Why did they use a different English word to translate the same Greek word? The context determines the meaning. Let’s take a look at each of these verses (from NKJV, emphasis and bracketed material added):

And she brought forth her firstborn Son, and wrapped Him in swaddling cloths, and laid Him in a manger, because there was no room for them in the inn [Greek: kataluma]. (Luke 2:7)

“And this will be the sign to you: You will find a Babe wrapped in swaddling cloths, lying in a manger.” (Luke 2:12)

And they [shepherds] came with haste and found Mary and Joseph, and the Babe lying in a manger. (Luke 2:16)

The Lord then answered him and said, “Hypocrite! Does not each one of you on the Sabbath loose his ox or donkey from the stall, and lead it away to water it?” (Luke 13:15)
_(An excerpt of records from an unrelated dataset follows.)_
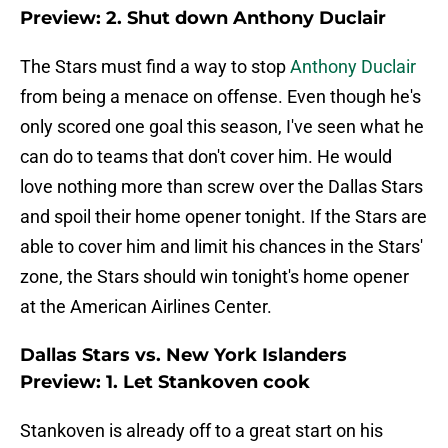
Preview: 2. Shut down Anthony Duclair
The Stars must find a way to stop
Anthony Duclair
from being a menace on offense. Even though he's
only scored one goal this season, I've seen what he
can do to teams that don't cover him. He would
love nothing more than screw over the Dallas Stars
and spoil their home opener tonight. If the Stars are
able to cover him and limit his chances in the Stars'
zone, the Stars should win tonight's home opener
at the American Airlines Center.
Dallas Stars vs. New York Islanders
Preview: 1. Let Stankoven cook
Stankoven is already off to a great start on his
Luke 2:7 states that Mary “laid Him in a manger” because there was no room for them in the kataluma, which is later translated as “guest room” in Luke 22:11. Jesus was not born in a manger, but Mary laid or placed Him in one after He was born and wrapped in swaddling cloths.

Merriam-Webster’s Collegiate Dictionary defines manger as “a trough or open box in a stable designed to hold feed or fodder for livestock.” The Theological Dictionary of the New Testament states, “It must be stated firmly that the meaning of φατνη (phatnē) here is ‘feeding-trough’; it cannot be translated as ‘stall.’”1 The Greek-English Lexicon of the New Testament states that phatnē is “a box or crib where animals feed—feed box, manger, crib (or possibly even an open feeding place under the sky).”2

As such, it makes sense in Luke 2 to translate the word as “manger” (rather than “stall”) because a manger is a feeding trough for the animals. This feeding trough was likely the proper size to place a baby wrapped in swaddling cloths, much like we use a crib today.

The manger is not the entire stall, but is part of it. With that said, it may still be accurate to translate phatnēs as “stall” in Luke 13:15. Perhaps this is an example of synecdoche, where a limited term is used to represent the whole (e.g., in modern English “set of wheels” can mean four tires, or it can refer to the whole vehicle). Or perhaps “manger” is still a better translation of Luke 13:15, if animals were typically tied up to it in those days (in which case the manger could be in a field or along a street and not necessarily in a barn or stable).

I think you have raised a good point about including discussion of Luke 13:15. We have added a footnote to the article with some of this information.

It is extremely important for us to rightly divide the Word of truth (2 Timothy 2:15) but not “slice and dice” it. At times, we may disagree with fellow believers over the interpretation of a particular passage. In such cases (especially when the word, phrase, or passage is not a salvation issue and can rightly be interpreted in a different manner), we must learn to extend to our fellow believers some of the kindness that God has shown us rather than making accusations about one’s motives.

Thanks again for your concern about the article.

Tim Chaffey, AiG–U.S.


  1. Gerhard Kittel, Geoffrey W. Bromiley, and Gerhard Friedrich, editors, Theological Dictionary of the New Testament, electronic ed., (Grand Rapids, MI: Eerdmans, 1964), 53-54.
  2. Johannes P. Louw and Eugene Albert Nida, Greek-English Lexicon of the New Testament : Based on Semantic Domains, vol. 1, electronic ed. of the 2nd edition, (New York: United Bible societies, 1996), 69.